When she failed to respond to a three-line whip when the House of Commons voted on the issue, it became rumoured that she was either snubbing or being snubbed by Downing Street, but she claimed that she had confused the times. To observers, it appeared that she had decided that Blair's promises had been hollow, and her eventual resignation on May 12, 2003 was surely one of the best advertised in British politics.

No doubt following Cook's example, Short made her exit with a damning resignation speech, in which she criticised Blair's wartime diplomacy and suggested that only the United Nations should have undertaken the reconstruction of Iraq. Her accusation that Blair had become obsessed with his place in history and issued 'diktats' to the cabinet in an almost presidential style, chimed with the misgivings of many on the left.

The speech was compared to Geoffrey Howe's attack on Margaret Thatcher in 1989, which heralded the beginning of the end for the Iron Lady, but Short's failure to resign two months earlier seemed to undermine her credibility as a source of opposition.

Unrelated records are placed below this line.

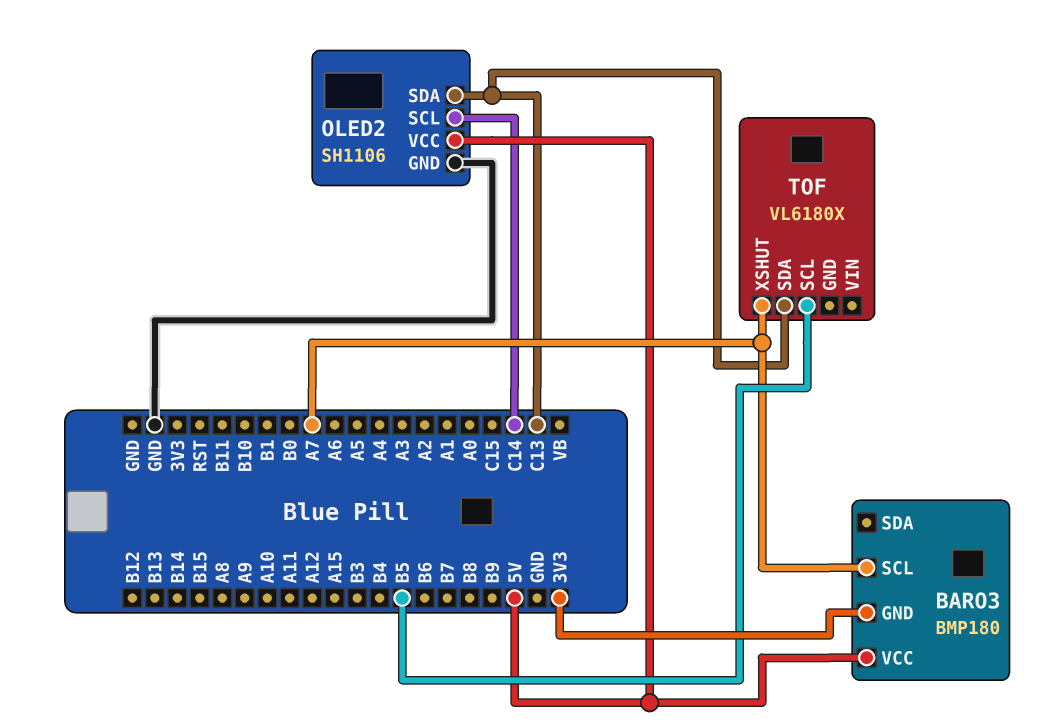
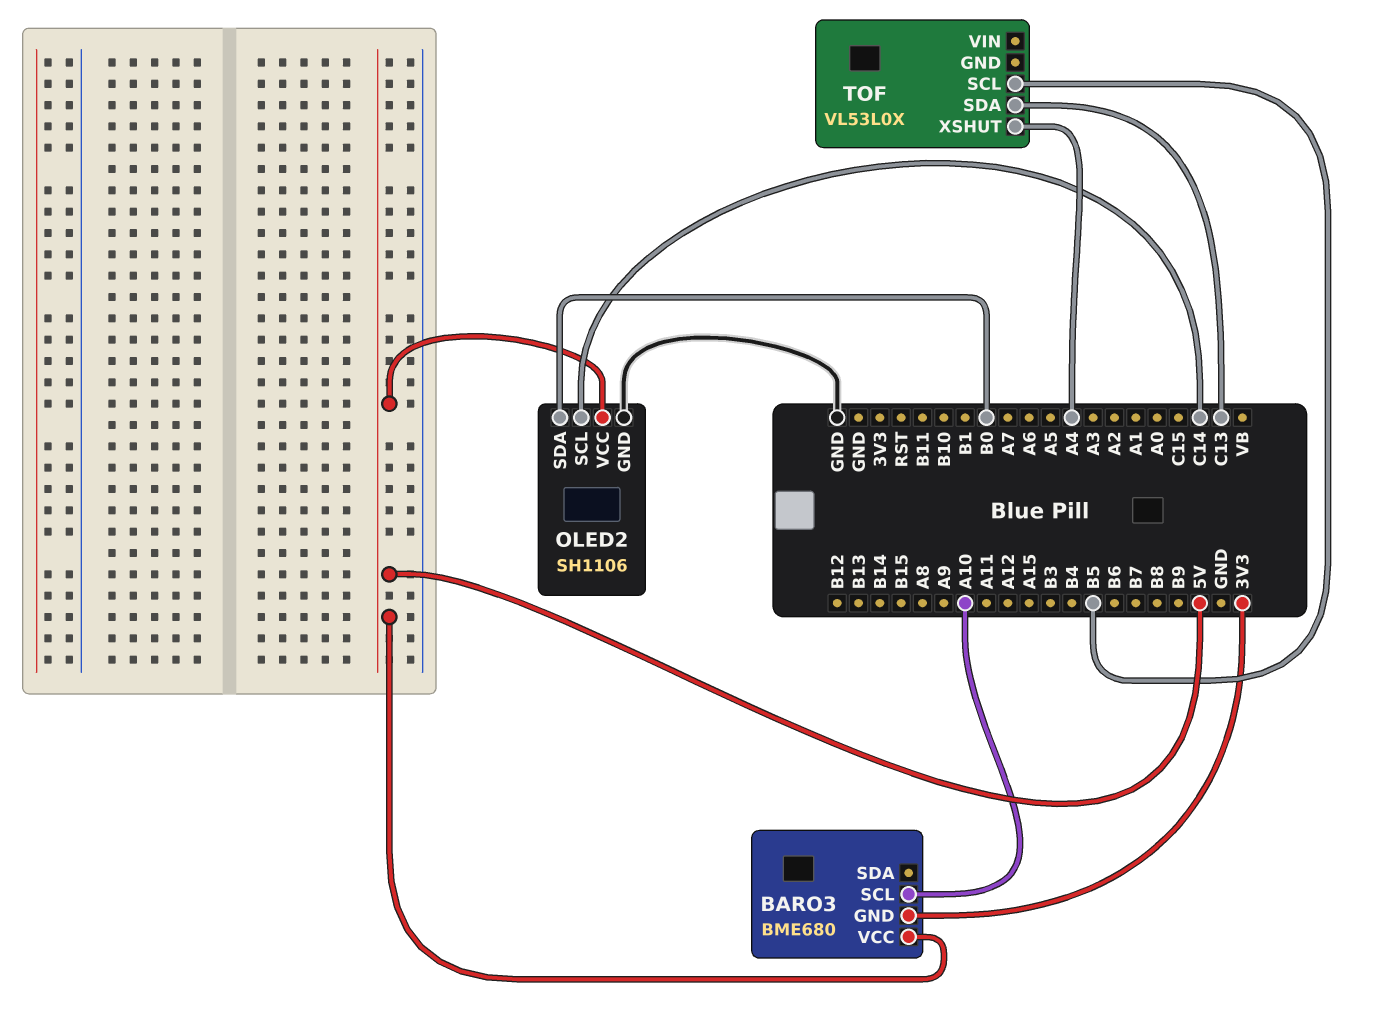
BARO3: BMP180 -> BME680
BARO3 pin SCL: A7 -> A10
OLED2 pin SDA: C13 -> B0
TOF: VL6180X -> VL53L0X
TOF pin XSHUT: A7 -> A4

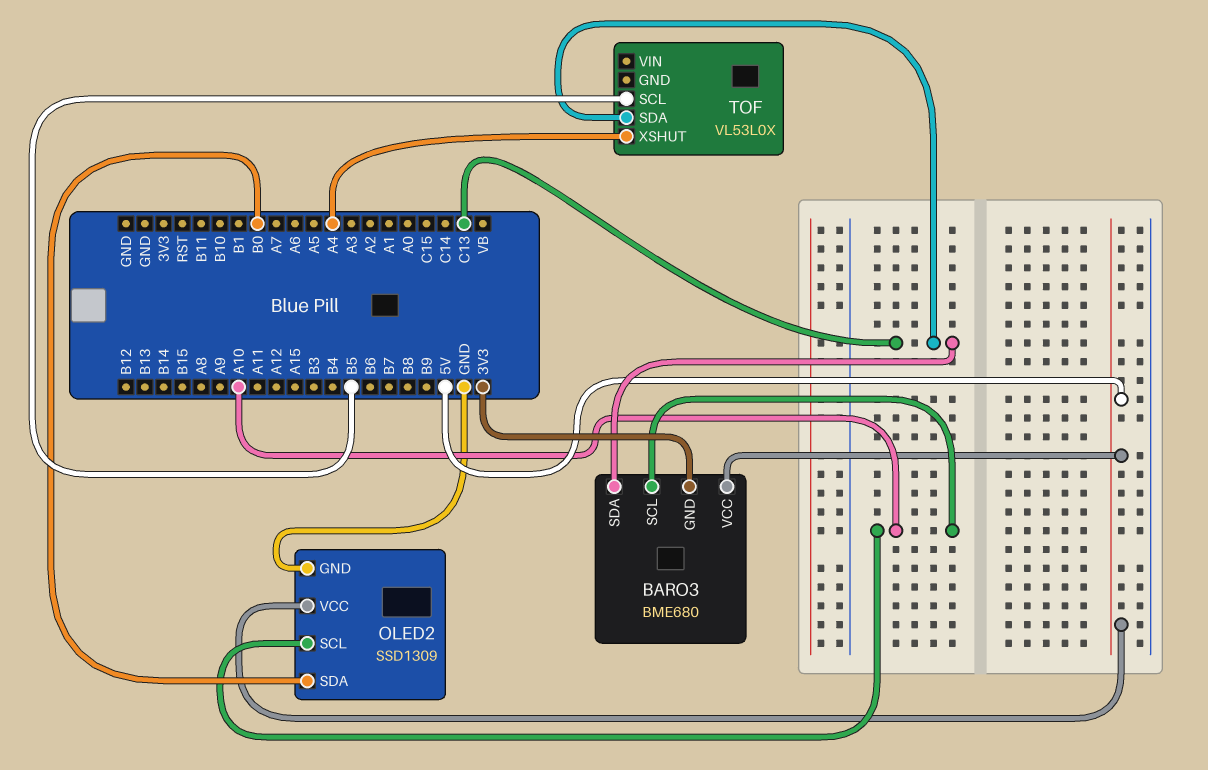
BARO3 pin SDA: none -> C13
OLED2: SH1106 -> SSD1309
OLED2 pin SCL: C14 -> A10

It was whispered, instead, that Short's resignation had been the latest round in the deepening rivalry between Blair and Gordon Brown, the Chancellor of the Exchequer with designs on Blair's job: Brown had offered Short's initiatives against world poverty consistent support, and only recently she had repaid the favour by backing Brown's attitude that 'five economic tests' were necessary before Britain entered the euro. Were Brown to achieve his ambition, it did not seem inconceivable that Short might return to the Cabinet, thus giving her the chance of a fourth dramatic exit.